Maintaining GDPR compliance isn’t just about technology, it’s also about outlining the right GDPR process for each key competency across your organization and operationalizing it so that it’s part of your regular, ongoing checks. While much of this work can seem pre-emptive and superfluous, it can save your organization valuable time in an emergency scenario.
Part of this planning, of course, will be your GDPR Impact Assessment. But you’ll also need to develop key processes that protect your hard-earned GDPR compliance, even with the introduction of new applications and projects.
Developing a GDPR Process for Your Company
Automate What You Can
The first rule of efficiency when it comes to cost-effective private cloud compliance management is to automate what can be automated. Look to automate everything from the processes around identity management through container configuration checks.
Here’s an example: should an individual request that the organization remove its data, having scripts or agents that can scour the cloud for data and purge that information from everywhere the information is stored (including authoritative sources, test environments, and backups) will ensure compliance. Be sure to take the processes for a spin. In a test environment, mount a workload and test the ability to search for information to be deleted. Try the process. You don’t want to wait for a customer removal request to have to figure out whether your process drives the desired result. Test it early and know you are ready.
Such scripts and processes should also be in place for identifying and classifying data so that at any given moment, regulated data on the cloud can be identified and managed as required.
GDPR: A Cheat Sheet
Planning & maintaining GDPR compliance in private clouds.
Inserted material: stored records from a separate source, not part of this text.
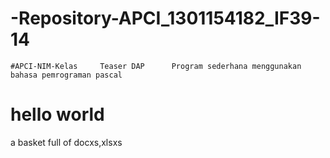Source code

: # -Repository-APCI_1301154182_IF39-14
    #APCI-NIM-Kelas     Teaser DAP      Program sederhana menggunakan bahasa pemrograman pascal  
# hello world
a basket full of docxs,xlsxs 
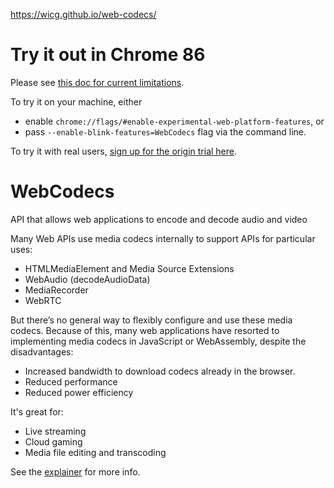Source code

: https://wicg.github.io/web-codecs/

# Try it out in Chrome 86

Please see [this doc for current limitations](https://docs.google.com/document/d/1H1UHn3DIw-LOfBUdNUFR6l2-zSipXuHCVmhrwF3rR6w/edit).

To try it on your machine, either
* enable `chrome://flags/#enable-experimental-web-platform-features`, or 
* pass `--enable-blink-features=WebCodecs` flag via the command line.

To try it with real users, [sign up for the origin trial here](
https://developers.chrome.com/origintrials/#/register_trial/-7811493553674125311).

# WebCodecs

API that allows web applications to encode and decode audio and video

Many Web APIs use media codecs internally to support APIs for particular uses:
- HTMLMediaElement and Media Source Extensions
- WebAudio (decodeAudioData)
- MediaRecorder
- WebRTC

But there’s no general way to flexibly configure and use these media codecs. 
Because of this, many web applications have resorted to implementing 
media codecs in JavaScript or WebAssembly, despite the disadvantages:
- Increased bandwidth to download codecs already in the browser.
- Reduced performance
- Reduced power efficiency 

It's great for:
- Live streaming
- Cloud gaming
- Media file editing and transcoding

See the [explainer](https://github.com/pthatcherg/web-codecs/blob/master/explainer.md) for more info.

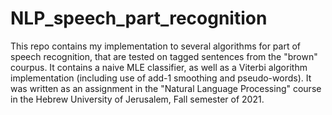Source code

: # NLP_speech_part_recognition

This repo contains my implementation to several algorithms for part of speech recognition, that are tested on tagged sentences from the "brown" courpus. 
It contains a naive MLE classifier, as well as a Viterbi algorithm implementation (including use of add-1 smoothing and pseudo-words). 
It was written as an assignment in the "Natural Language Processing" course in the Hebrew University of Jerusalem, Fall semester of 2021. 
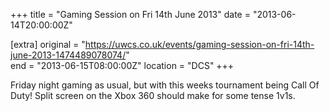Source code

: +++
title = "Gaming Session on Fri 14th June 2013"
date = "2013-06-14T20:00:00Z"

[extra]
original = "https://uwcs.co.uk/events/gaming-session-on-fri-14th-june-2013-1474489078074/"    
end = "2013-06-15T08:00:00Z"
location = "DCS"
+++

Friday night gaming as usual, but with this weeks tournament being Call Of Duty\! Split screen on the Xbox 360 should make for some tense 1v1s.

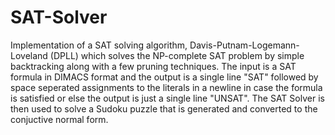 # SAT-Solver
Implementation of a SAT solving algorithm, Davis-Putnam-Logemann-Loveland (DPLL) which solves the NP-complete SAT problem by simple backtracking along with a few pruning techniques. The input is a SAT formula in DIMACS format and the output is a single line "SAT" followed by space seperated assignments to the literals in a newline in case the formula is satisfied or else the output is just a single line "UNSAT". The SAT Solver is then used to solve a Sudoku puzzle that is generated and converted to the conjuctive normal form.
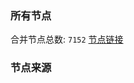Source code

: ### 所有节点
合并节点总数: `7152`
[节点链接](https://github.com/rzhy1/33/raw/master/sub/sub_merge_base64.txt)

### 节点来源
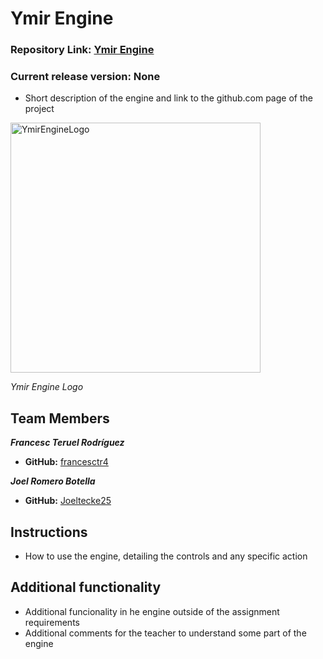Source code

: # Ymir Engine

### Repository Link: [Ymir Engine](https://github.com/francesctr4/Ymir-Engine)

### Current release version: None

- Short description of the engine and link to the github.com page of the project

<img src="https://github.com/francesctr4/Ymir-Engine/assets/99948892/4d6551ca-fa42-44fe-b81a-9cf5f62783ef" alt="YmirEngineLogo" width="400" height="400" />

_Ymir Engine Logo_

## Team Members

_**Francesc Teruel Rodríguez**_
* **GitHub:** [francesctr4](https://github.com/francesctr4)

_**Joel Romero Botella**_
* **GitHub:** [Joeltecke25](https://github.com/Joeltecke25)

## Instructions

- How to use the engine, detailing the controls and any specific action

## Additional functionality

- Additional funcionality in he engine outside of the assignment requirements
- Additional comments for the teacher to understand some part of the engine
Develop Manual Processes for Everything Else
Certainly, not all processes can be automated. To ensure that each new GDPR process is implemented, it may be best to institute checklists and manual checks to ensure tasks that need to be done are completed. Remember, it’s not security that is the challenge, it is typically being able to track and classify data to ensure relevant security and compliance policies governing the data are consistently enforced throughout the cloud in all workloads, backups, and connected systems. To ensure continuous compliance, organizations should plan to regularly assess and audit their processes and capabilities.
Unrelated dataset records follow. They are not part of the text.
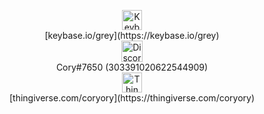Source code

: <p align="center">
  <img src="https://keybase.io/images/icons/icon-keybase-logo-48@2x.png" alt="Keybase icon" width="32" height="32"/></br>
  [keybase.io/grey](https://keybase.io/grey)</br>
  <img src="https://discord.com/assets/f8389ca1a741a115313bede9ac02e2c0.svg" alt="Discord icon" width="34" height="34"/></br>
  Cory#7650 (303391020622544909)</br>
  <img src="https://cdn.thingiverse.com/site/img/favicons/favicon-160x160.png" alt="Thingiverse icon" width="32" height="32"/></br>
  [thingiverse.com/coryory](https://thingiverse.com/coryory)
</p>

<!--strong>Working towards going the `long way round`</strong-->
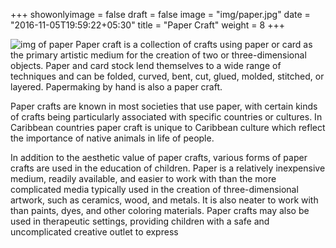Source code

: +++
showonlyimage = false
draft = false
image = "img/paper.jpg"
date = "2016-11-05T19:59:22+05:30"
title = "Paper Craft"
weight = 8
+++

<!--more-->
![img of paper][1]
Paper craft is a collection of crafts using paper or card as the primary artistic medium for the creation of two or three-dimensional objects. Paper and card stock lend themselves to a wide range of techniques and can be folded, curved, bent, cut, glued, molded, stitched, or layered. Papermaking by hand is also a paper craft.

Paper crafts are known in most societies that use paper, with certain kinds of crafts being particularly associated with specific countries or cultures. In Caribbean countries paper craft is unique to Caribbean culture which reflect the importance of native animals in life of people.

In addition to the aesthetic value of paper crafts, various forms of paper crafts are used in the education of children. Paper is a relatively inexpensive medium, readily available, and easier to work with than the more complicated media typically used in the creation of three-dimensional artwork, such as ceramics, wood, and metals. It is also neater to work with than paints, dyes, and other coloring materials. Paper crafts may also be used in therapeutic settings, providing children with a safe and uncomplicated creative outlet to express 

[1]: /img/paper1.jpg
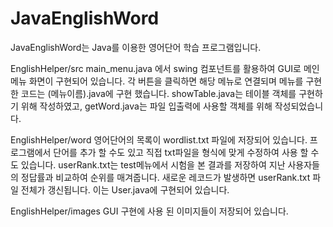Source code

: # JavaEnglishWord
JavaEnglishWord는 Java를 이용한 영어단어 학습 프로그램입니다.

EnglishHelper/src
main_menu.java 에서 swing 컴포넌트를 활용하여 GUI로 메인메뉴 화면이 구현되어 있습니다.
각 버튼을 클릭하면 해당 메뉴로 연결되며 메뉴를 구현한 코드는 (메뉴이름).java에 구현 했습니다.
showTable.java는 테이블 객체를 구현하기 위해 작성하였고, getWord.java는 파일 입출력에 사용할 객체를 위해 작성되었습니다.


EnglishHelper/word
영어단어의 목록이 wordlist.txt 파일에 저장되어 있습니다. 프로그램에서 단어를 추가 할 수도 있고
직접 txt파일을 형식에 맞게 수정하여 사용 할 수도 있습니다. userRank.txt는 test메뉴에서 시험을 본
결과를 저장하여 지난 사용자들의 정답률과 비교하여 순위를 매겨줍니다. 새로운 레코드가 발생하면 userRank.txt 파일 전체가
갱신됩니다. 이는 User.java에 구현되어 있습니다.

EnglishHelper/images
GUI 구현에 사용 된 이미지들이 저장되어 있습니다.

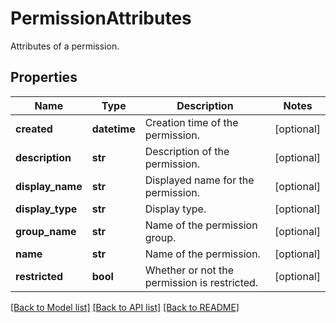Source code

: # PermissionAttributes

Attributes of a permission.

## Properties

| Name             | Type         | Description                                  | Notes      |
| ---------------- | ------------ | -------------------------------------------- | ---------- |
| **created**      | **datetime** | Creation time of the permission.             | [optional] |
| **description**  | **str**      | Description of the permission.               | [optional] |
| **display_name** | **str**      | Displayed name for the permission.           | [optional] |
| **display_type** | **str**      | Display type.                                | [optional] |
| **group_name**   | **str**      | Name of the permission group.                | [optional] |
| **name**         | **str**      | Name of the permission.                      | [optional] |
| **restricted**   | **bool**     | Whether or not the permission is restricted. | [optional] |

[[Back to Model list]](README.md#documentation-for-models) [[Back to API list]](README.md#documentation-for-api-endpoints) [[Back to README]](README.md)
And as expected, some things will need to be a mix of automation and manual processes. For example, in the case of a data breach, you’d likely have automated detection and alert methods in place, and perhaps even pre-scripted notifications to send to impacted data owners. You’ll need additional processes between the detection and notification to confirm the affected data, determine severity, and begin repairing/fixing. This is where checklists and risk frameworks can save you a lot of time, if you’ve prepared them in advance.
Microsoft has published a helpful implementation guide that, although targeted to users of its Azure cloud, is very helpful regardless of your cloud implementation. They advocate a “plan, do, check, act” (PDCA) approach to creating agility within your organization, and it’s a great resource if you’re looking for a deep-dive on process development.
There’s Still Time for GDPR Process Development
There’s good and bad news surrounding all of these compliance and security processes. The bad news? Most organizations have immature data management processes, and it’s going to take a significant amount of ongoing work to bring data management to the state required by GDPR. The good news is that once there, not only will the organization be more secure, but it will be more effective and agile with its cloud.